Tax and Financial Implications of COVID 19 and the CARES Act for Travel Nurses
Normally the beginning of the year is punctuated by receiving various tax documents in the mail, and digging through folders and drawers for last years’ receipts and utility bills, and any other variety of things that you planned to use for filing your taxes.
This year January may have started out that way for you, but other parts of the world were already in the thick of the COVID 19 pandemic, and come February we were starting to worry about it, and by March we were in the thick of it.
Typically, the deadline for filing taxes with the state and federal government IRS is April 15. Some of us scramble to meet that deadline, and others of us take care of filing early, but this year has been unlike any other. Our collective headspace has been so preoccupied that for many of you (me) taxes got shoved to the back of the mental list.
Taxes Deadlines Extended
Thankfully, the Treasury Department and Internal Revenue Service anticipated this happening and extended the deadline from April 15 to July 15, 2020. They issued a news release announcing the extension on March 21, 2020. If you missed it, don’t feel bad. On March 11, 2020, WHO declared COVID 19 a global pandemic, and things got hairy here in the states, real fast and right around that time.
According to their news release of the deadline extension, ” Taxpayers can also defer federal income tax payments due on April 15, 2020, to July 15, 2020, without penalties and interest, regardless of the amount owed. This deferment applies to all taxpayers, including individuals, trusts and estates, corporations and other non-corporate tax filers as well as those who pay self-employment tax.
Taxpayers do not need to file any additional forms or call the IRS to qualify for this automatic federal tax filing and payment relief.”
It is important to note, that this news release applied only
to the filing of your federal taxes. Some states followed suit and extended the
deadline for state tax filing to the same July 15th date, as of April 27, 2020
those states are:
- District of Columbia
- New Jersey
- New Mexico
- New York
- North Carolina
- North Dakota
- Rhode Island
- South Carolina
- West Virginia
Other states made their own deadlines:
- Hawaii – July 20, 2020
- Idaho – June 15, 2020
- Iowa – July 31, 2020
- Mississippi – May 15, 2020
- New Hampshire – June 15, 2020
- Virginia – May 1, 2020
Alaska, Florida, Nevada, South Dakota, Washington, and Wyoming do not have individual income tax and therefore no deadline information was provided.
Economic Impact Payments
The federal government is now sending out economic impact payments. You do not need to apply for these payments, they are being automatically calculated by the information from your filed taxes from tax year 2018 or 2019. The amount is being calculated as follows:
- AGI (adjusted gross income) up to $75,000 for individuals and up to $150,000 for married couples filing joint returns will receive the full payment.
- AGI above those amounts, the payment amount is reduced by $5 for each $100 above the $75,000/$150,000 thresholds.
- Single filers with AGI exceeding $99,000 and $198,000 for joint filers with no children are not eligible.

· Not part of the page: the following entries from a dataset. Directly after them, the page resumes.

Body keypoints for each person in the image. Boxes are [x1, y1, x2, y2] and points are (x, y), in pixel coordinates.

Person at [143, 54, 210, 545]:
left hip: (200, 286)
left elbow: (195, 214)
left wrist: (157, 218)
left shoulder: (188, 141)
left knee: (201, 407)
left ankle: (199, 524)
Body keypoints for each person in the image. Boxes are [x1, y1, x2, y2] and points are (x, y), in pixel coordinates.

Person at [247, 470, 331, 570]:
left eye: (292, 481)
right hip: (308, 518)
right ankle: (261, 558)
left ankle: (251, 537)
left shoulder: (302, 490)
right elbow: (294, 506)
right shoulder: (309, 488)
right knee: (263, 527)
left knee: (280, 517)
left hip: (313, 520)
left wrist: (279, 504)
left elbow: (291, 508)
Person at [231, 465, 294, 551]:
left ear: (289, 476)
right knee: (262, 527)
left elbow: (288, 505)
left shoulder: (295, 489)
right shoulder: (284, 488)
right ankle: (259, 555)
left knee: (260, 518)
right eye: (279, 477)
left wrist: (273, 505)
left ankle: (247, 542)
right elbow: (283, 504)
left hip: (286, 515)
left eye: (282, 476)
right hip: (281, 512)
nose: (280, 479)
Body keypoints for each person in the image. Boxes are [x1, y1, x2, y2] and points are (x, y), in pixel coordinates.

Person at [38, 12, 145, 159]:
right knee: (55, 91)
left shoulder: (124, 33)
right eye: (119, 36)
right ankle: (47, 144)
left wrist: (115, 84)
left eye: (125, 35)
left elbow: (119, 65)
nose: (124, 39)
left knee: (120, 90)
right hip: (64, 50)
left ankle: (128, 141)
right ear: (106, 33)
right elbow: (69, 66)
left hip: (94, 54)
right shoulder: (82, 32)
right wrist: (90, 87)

- If you filed tax returns for either 2019 or 2018 and are eligible, you will automatically receive a payment of up to $1,200 for individuals or $2,400 for married couples and up to $500 for each qualifying child.
- You can even see when and where this economic impact payment will arrive for you by going to this IRS page.
Student Loans Placed on Forbearance
Travel nurses with student loans (and every single other person in the country who has student loans) can breathe a bit easier for a while. No student loan payments are necessary until September 30, and no interest will accrue during this payment suspension.
According to the Federal Student Aid office of the U.S. Department of Education, “ Your payments will automatically stop from March 13, 2020, through Sept. 30, 2020. To provide relief to student loan borrowers during the COVID-19 national emergency, federal student loan borrowers are automatically being placed in an administrative forbearance, which allows you to temporarily stop making your monthly loan payment. This suspension of payments will last until Sept. 30, 2020, but you can still make payments if you choose. “
Follow the link to read the borrower Q&As on their official site for more information.
Retirement Account Rules Suspended
Many benefits have come out of the $2 trillion economic relief plan, and while the economic impact payment and student loan payment suspensions may be getting the most press, you might want to know that some of the rules on retirement accounts have been suspended.
Required minimum distributions are being halted for the entire calendar year of 2020, which benefits anyone above the age of 70. Furthermore, you can withdraw up to $100,000 from your IRA or workplace retirement plan early, without the usually applied 10% penalty, when your reasons for withdrawal are due to the pandemic.
Talk to Your Financial Advisor and Your Tax Preparer
I am not a tax expert, so the purpose of this article is to get you thinking, and nudge you in the direction of your financial planner, and/or tax preparer. Lots of big things are happening and it can be tough to keep track of all that is happening. Taxes are typically a bit of a headache for travel nurses anyway, and right now with big things happening on top of your already busy lives, some of us just need a prompt, or a nudge, or a reminder.